Chowdhury feels that the dai training programme could have been better planned.
He cites the example of Germany where the job of a birthing attendant is a respectable career. When the German government realised that home birthing was becoming popular, they rolled out a training programme - any graduate can get a birthing assistant certificate by undergoing a basic course and performing 300 deliveries.
"There has to be a certain quality of training and testing of expertise before recognising them as State-approved birth attendants. And it should be seen as a respectable career," says Chowdhury.
Poonam Muttreja, Executive Director, Population Foundation of India, holds the same view. She says that the push for institutional deliveries does not have to be at the cost of training dais.
"The two must co-exist. Institutional deliveries in remote areas are rare due to lack of transportation and cultural norms. We should make a big push to train dais, especially to recognise emergency symptoms. They need to learn to identify high risk deliveries so they can ensure that a patient reaches the hospital in time," Muttreja says.
Photojournalist Natisha Mallick, a fellow of the National Foundation for India, has been documenting rural home births since August 2012. "When I first began this project my perspective towards RMPs and midwives was negative. But by photographing their work, I began understanding their indispensable role", says Mallick.
When she last checked with Saraswati, both mother and baby were doing well. But not all cases end up that way. In a case that Mallick documented in 2013 in a traditional Muslim family in East Midnapore, the RMP was not allowed in. Meanwhile, the midwife yanked the baby out, accidentally ripping its umbilical cord. Finally, the RMP was allowed in to salvage the situation.
The Dais and RMPs may end up saving lives, but they also pose severe health risks in the absence of any authorised medical facility in rural Bengal.

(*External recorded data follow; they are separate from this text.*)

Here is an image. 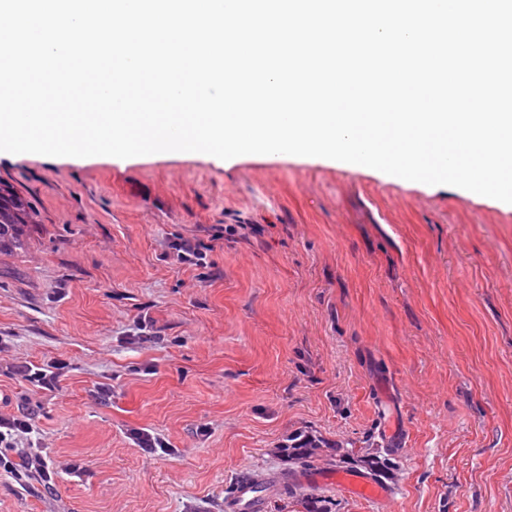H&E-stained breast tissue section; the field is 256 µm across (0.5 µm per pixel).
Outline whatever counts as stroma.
Returning a JSON list of instances; mask_svg holds the SVG:
<instances>
[{
    "label": "stroma",
    "mask_w": 512,
    "mask_h": 512,
    "mask_svg": "<svg viewBox=\"0 0 512 512\" xmlns=\"http://www.w3.org/2000/svg\"><path fill=\"white\" fill-rule=\"evenodd\" d=\"M0 180L36 215L0 254V364H66L33 408L61 474L0 477V512H226L244 477L266 512H512L511 207L310 157L4 152ZM299 429L392 458L387 498L290 492ZM208 245L203 242L191 244L188 241L176 242L173 245V249L177 252V258L182 262H188L192 265H200L204 260L203 256L206 253L203 250H207Z\"/></svg>",
    "instance_id": "35a3bbf8"
}]
</instances>
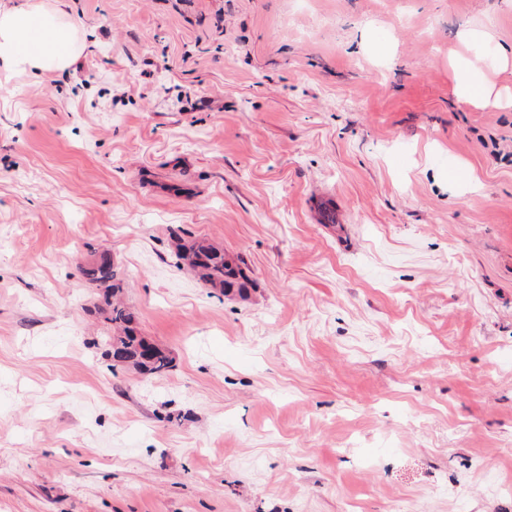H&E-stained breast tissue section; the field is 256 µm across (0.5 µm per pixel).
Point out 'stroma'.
<instances>
[{"mask_svg":"<svg viewBox=\"0 0 512 512\" xmlns=\"http://www.w3.org/2000/svg\"><path fill=\"white\" fill-rule=\"evenodd\" d=\"M43 2L82 49L0 69V512H512V68H448L512 0ZM102 252L167 373L105 357ZM450 64L457 74L454 93L459 101L479 108L497 104L498 93H495L483 56H455L450 59ZM177 241V259L189 266L205 286L219 289L223 295L234 290L239 296L247 294L251 282L241 267V259L228 258L223 249L206 239Z\"/></svg>","mask_w":512,"mask_h":512,"instance_id":"35a3bbf8","label":"stroma"}]
</instances>
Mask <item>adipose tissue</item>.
I'll list each match as a JSON object with an SVG mask.
<instances>
[{
  "mask_svg": "<svg viewBox=\"0 0 512 512\" xmlns=\"http://www.w3.org/2000/svg\"><path fill=\"white\" fill-rule=\"evenodd\" d=\"M75 22L63 10L46 8L40 0H21L0 10V66L37 75L62 70L74 61ZM454 93L461 102L485 108L497 104L498 95L483 56H455Z\"/></svg>",
  "mask_w": 512,
  "mask_h": 512,
  "instance_id": "adipose-tissue-1",
  "label": "adipose tissue"
}]
</instances>
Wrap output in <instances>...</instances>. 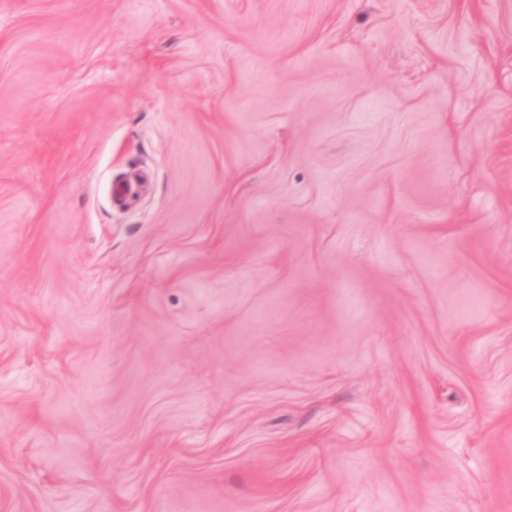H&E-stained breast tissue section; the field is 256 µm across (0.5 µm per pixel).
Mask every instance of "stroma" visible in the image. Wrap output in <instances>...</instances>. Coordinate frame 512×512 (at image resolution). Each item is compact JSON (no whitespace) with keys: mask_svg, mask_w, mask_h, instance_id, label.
Returning <instances> with one entry per match:
<instances>
[{"mask_svg":"<svg viewBox=\"0 0 512 512\" xmlns=\"http://www.w3.org/2000/svg\"><path fill=\"white\" fill-rule=\"evenodd\" d=\"M0 512H512V0H0Z\"/></svg>","mask_w":512,"mask_h":512,"instance_id":"1","label":"stroma"}]
</instances>
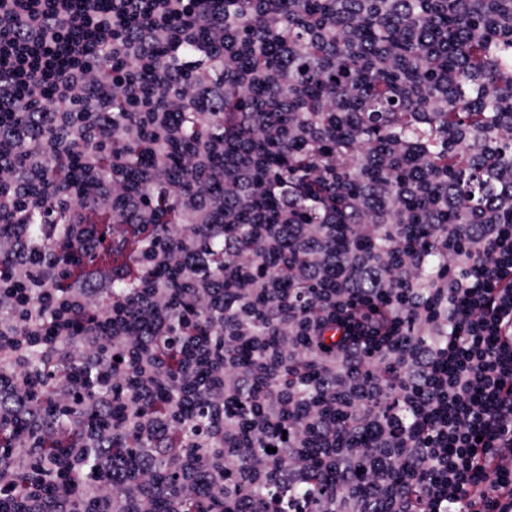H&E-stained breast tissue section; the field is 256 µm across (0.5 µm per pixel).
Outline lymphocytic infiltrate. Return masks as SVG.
<instances>
[{"instance_id":"1","label":"lymphocytic infiltrate","mask_w":512,"mask_h":512,"mask_svg":"<svg viewBox=\"0 0 512 512\" xmlns=\"http://www.w3.org/2000/svg\"><path fill=\"white\" fill-rule=\"evenodd\" d=\"M369 10L302 13L297 42L272 38L282 0L232 15L224 0H0V216L14 226L0 239V494L19 512H74L78 498L149 512L152 457L141 490L117 495L112 472L136 434L179 476L171 512L268 485L309 491L302 512H512V172L471 150L480 117L449 116L448 153L423 168L414 144H366L333 88L315 118L294 111L296 79L266 62L340 45L366 73L390 70L393 45L361 33ZM429 60L436 94L405 82L403 113L442 104L453 75ZM219 120L239 155L208 135ZM284 146L328 155L330 173L273 186L265 151ZM458 166L493 174L491 204L463 206ZM119 273L133 286L116 296ZM83 373L102 389L84 391ZM117 401L134 428L113 419ZM200 407L211 446L188 452L180 422ZM61 457L53 496L18 491Z\"/></svg>"}]
</instances>
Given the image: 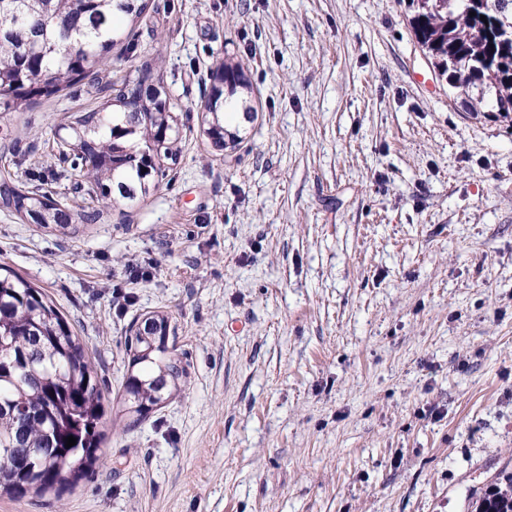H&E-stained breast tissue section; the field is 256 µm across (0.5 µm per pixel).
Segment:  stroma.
<instances>
[{
	"label": "stroma",
	"mask_w": 512,
	"mask_h": 512,
	"mask_svg": "<svg viewBox=\"0 0 512 512\" xmlns=\"http://www.w3.org/2000/svg\"><path fill=\"white\" fill-rule=\"evenodd\" d=\"M412 16L149 0L104 87L0 108V173L100 210L68 235L0 210V264L46 289L112 408L92 473L0 512H476L512 472V120L438 78ZM224 58L257 117L218 151L200 106ZM146 63L180 153L149 195L101 208L56 132ZM156 312L186 376L129 428L125 342Z\"/></svg>",
	"instance_id": "35a3bbf8"
}]
</instances>
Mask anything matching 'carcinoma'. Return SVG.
I'll use <instances>...</instances> for the list:
<instances>
[{"instance_id": "cac0c4a2", "label": "carcinoma", "mask_w": 512, "mask_h": 512, "mask_svg": "<svg viewBox=\"0 0 512 512\" xmlns=\"http://www.w3.org/2000/svg\"><path fill=\"white\" fill-rule=\"evenodd\" d=\"M147 0H0V107L23 110L83 81L97 80L112 48L141 22ZM475 16H470V13ZM486 16L481 21L480 16ZM412 27L439 75L477 102L512 114V0H433L415 6ZM203 108L204 133L218 149H234L242 131L237 113L253 118L243 67L222 61L210 69ZM123 82L110 104L76 113L60 151L70 169L87 180L97 201L132 202L157 187L164 163H176L180 131L176 104L165 88ZM0 209L65 233L92 224L97 210L74 211L37 190L0 177ZM163 314L130 328L123 416L135 424L173 399L186 375L169 345ZM105 393L88 352L48 294L7 269L0 275V493L22 497L55 489L86 475L96 463L106 416ZM76 445L65 447L67 437ZM16 453L31 455L26 471L4 467ZM507 489L494 487L479 512H512Z\"/></svg>"}]
</instances>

Chowdhury knows because he has first-hand experience in fixing quack jobs gone wrong. "Ninety nine per cent of the abortions are performed by RMPs. Their methods are simply life threatening for the mother," Chowdhury says. And this is what reinforces his belief in professionally training the midwives.
"By the end of my project, I realised that for thousands of mothers like Saraswati, their only hope were quacks and dais," says Mallick. Also, they are affordable as a family pays just between Rs 100 to 500 per delivery.

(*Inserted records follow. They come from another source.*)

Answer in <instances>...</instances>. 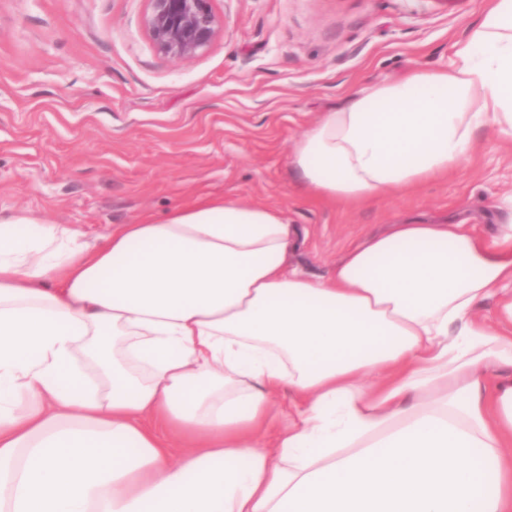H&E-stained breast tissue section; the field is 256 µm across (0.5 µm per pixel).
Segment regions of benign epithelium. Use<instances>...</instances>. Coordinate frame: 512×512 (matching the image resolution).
I'll return each instance as SVG.
<instances>
[{"instance_id": "7a95c632", "label": "benign epithelium", "mask_w": 512, "mask_h": 512, "mask_svg": "<svg viewBox=\"0 0 512 512\" xmlns=\"http://www.w3.org/2000/svg\"><path fill=\"white\" fill-rule=\"evenodd\" d=\"M146 28L161 54L179 60L197 56L214 41L219 20L211 0H148Z\"/></svg>"}]
</instances>
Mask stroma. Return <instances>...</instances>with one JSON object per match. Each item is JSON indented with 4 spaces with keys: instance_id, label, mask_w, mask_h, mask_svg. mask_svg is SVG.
<instances>
[{
    "instance_id": "1",
    "label": "stroma",
    "mask_w": 512,
    "mask_h": 512,
    "mask_svg": "<svg viewBox=\"0 0 512 512\" xmlns=\"http://www.w3.org/2000/svg\"><path fill=\"white\" fill-rule=\"evenodd\" d=\"M490 0H213L196 57L160 54L148 0H0V219L94 240L200 198L284 210L290 263L327 276L390 225L512 224V140L489 125L448 176L363 205L305 192L288 156L359 89L445 69Z\"/></svg>"
}]
</instances>
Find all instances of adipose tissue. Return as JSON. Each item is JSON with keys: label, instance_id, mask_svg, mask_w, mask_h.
Instances as JSON below:
<instances>
[{"label": "adipose tissue", "instance_id": "adipose-tissue-1", "mask_svg": "<svg viewBox=\"0 0 512 512\" xmlns=\"http://www.w3.org/2000/svg\"><path fill=\"white\" fill-rule=\"evenodd\" d=\"M455 55L324 113L307 188L365 203L512 137V0ZM294 246L221 198L100 244L1 221L0 512H512V226L395 224L319 279Z\"/></svg>", "mask_w": 512, "mask_h": 512}]
</instances>
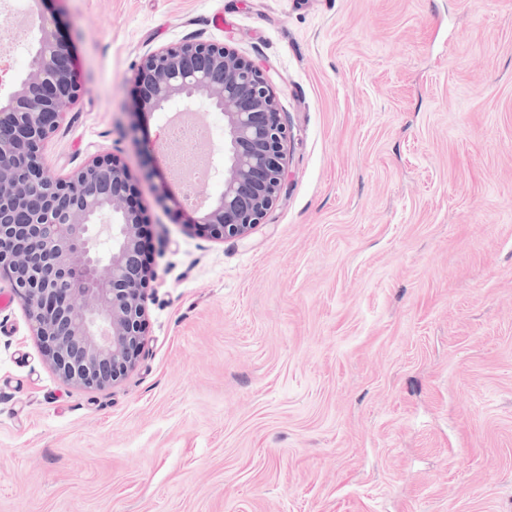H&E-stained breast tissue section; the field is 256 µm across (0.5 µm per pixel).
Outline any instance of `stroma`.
Masks as SVG:
<instances>
[{
  "label": "stroma",
  "mask_w": 512,
  "mask_h": 512,
  "mask_svg": "<svg viewBox=\"0 0 512 512\" xmlns=\"http://www.w3.org/2000/svg\"><path fill=\"white\" fill-rule=\"evenodd\" d=\"M82 93L59 176L132 171L134 68L187 38L270 78L283 191L246 238L136 185L143 356L63 382L0 306V512H512V0H43Z\"/></svg>",
  "instance_id": "35a3bbf8"
}]
</instances>
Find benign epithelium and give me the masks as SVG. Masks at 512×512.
<instances>
[{
	"mask_svg": "<svg viewBox=\"0 0 512 512\" xmlns=\"http://www.w3.org/2000/svg\"><path fill=\"white\" fill-rule=\"evenodd\" d=\"M41 2L27 6L34 31L28 71L0 99V278L10 282L58 376L105 389L140 360L153 272L139 264L144 219L127 204L136 176L125 163L106 153L59 177L44 161L45 143L82 87L60 18L42 12ZM132 81L137 121L130 131L143 148L144 175L162 184L155 164L162 138L149 135L143 118L174 104L220 111L224 145L210 152L220 193L197 207L168 193L161 199L185 214L183 226L215 241L249 235L279 197L290 138L263 70L221 42L188 38L145 54ZM14 209L30 211L28 223L4 222ZM104 229L112 240L105 256Z\"/></svg>",
	"mask_w": 512,
	"mask_h": 512,
	"instance_id": "benign-epithelium-1",
	"label": "benign epithelium"
}]
</instances>
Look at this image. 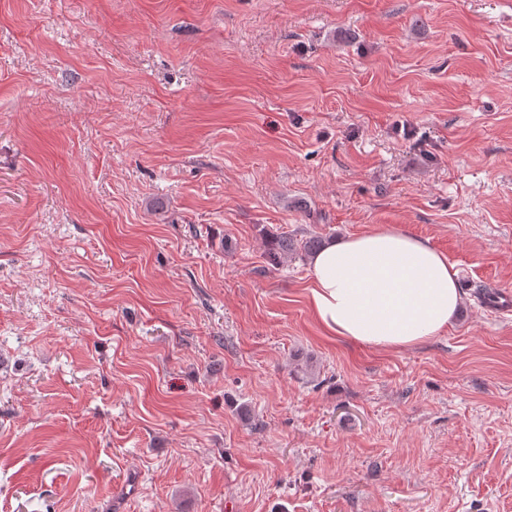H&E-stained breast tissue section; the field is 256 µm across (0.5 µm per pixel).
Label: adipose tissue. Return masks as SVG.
Segmentation results:
<instances>
[{
	"label": "adipose tissue",
	"instance_id": "ef3b65f1",
	"mask_svg": "<svg viewBox=\"0 0 512 512\" xmlns=\"http://www.w3.org/2000/svg\"><path fill=\"white\" fill-rule=\"evenodd\" d=\"M309 277L320 325L373 349H406L438 335L462 304L447 259L391 230L326 244L311 258Z\"/></svg>",
	"mask_w": 512,
	"mask_h": 512
}]
</instances>
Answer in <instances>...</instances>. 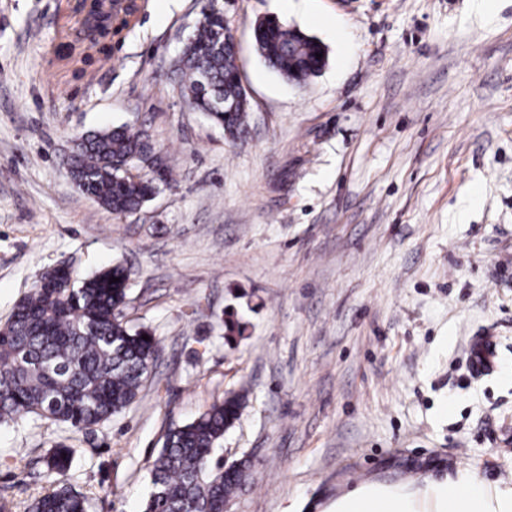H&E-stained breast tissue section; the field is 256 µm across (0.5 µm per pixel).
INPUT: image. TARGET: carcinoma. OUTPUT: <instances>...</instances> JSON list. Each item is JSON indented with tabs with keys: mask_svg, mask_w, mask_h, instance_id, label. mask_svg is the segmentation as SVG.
I'll list each match as a JSON object with an SVG mask.
<instances>
[{
	"mask_svg": "<svg viewBox=\"0 0 512 512\" xmlns=\"http://www.w3.org/2000/svg\"><path fill=\"white\" fill-rule=\"evenodd\" d=\"M134 8L123 0H93L83 21V37L69 63L78 62L112 34V22L130 23ZM256 50L285 79L302 85L325 65L322 43L278 20L258 23ZM236 44L224 17L202 12L173 67L181 74L180 91L193 109L206 113L233 139L247 132L249 101L235 64ZM321 58H316V54ZM70 173L79 190L117 217L141 209L162 185L171 184L169 167H126L155 155L149 129L126 124L78 136ZM115 277L118 282L111 283ZM53 288L33 285L0 328V425L28 414L87 430L126 411L137 399L148 366L159 357L154 336L131 331L121 314L129 271L118 264L80 285H70L58 270L43 274ZM246 395L232 393L193 421L168 430L150 468L152 491L143 512H224L251 479L249 466L224 469L213 462L224 432L239 418ZM73 450L54 449L45 459L57 486L37 498L29 512H88L86 498L65 483Z\"/></svg>",
	"mask_w": 512,
	"mask_h": 512,
	"instance_id": "obj_1",
	"label": "carcinoma"
}]
</instances>
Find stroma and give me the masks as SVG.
Masks as SVG:
<instances>
[{"label":"stroma","instance_id":"35a3bbf8","mask_svg":"<svg viewBox=\"0 0 512 512\" xmlns=\"http://www.w3.org/2000/svg\"><path fill=\"white\" fill-rule=\"evenodd\" d=\"M77 2L0 0V325L46 271L120 263L123 320L161 352L97 427L0 425V501L28 512L63 445L88 512H139L167 430L239 391L216 455L253 482L231 512L512 489V0H218L250 101L237 141L171 70L202 0H133L69 66ZM271 17L325 45L306 84L257 54ZM144 121L173 182L117 219L75 186L69 142ZM479 335L496 341L481 376ZM496 343L491 336H475L471 344V369L475 374H485L494 367Z\"/></svg>","mask_w":512,"mask_h":512}]
</instances>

Dais do command respect in communities. Muslim families invite the midwife for a feast on the sixth day of child birth and present her with a sari and money.
In 2012, when Mallick had gone on a shoot to Nasekerdighi village in East Midnapore, she met with 90-year old Sundari Ghodoi, a respected midwife. Though retired, Ghodoi had trained her five daughters-in-law, who in turn passed on their learning to their 10 daughters and daughters-in-law. Now all of them are experts at home birth.
"At the end of the day, these are people who care for us, and feel our pain and joy. I would never go to a hospital and be treated like an object, where doctors perform a c-section even if there isn't a need for it," says Ruksana Begum.
She gave birth to her second child, a baby girl, at her mother's home in Jaikrishnapur village. Aided, of course by RMP Sudha Kantachal and midwife Jaida Bibi.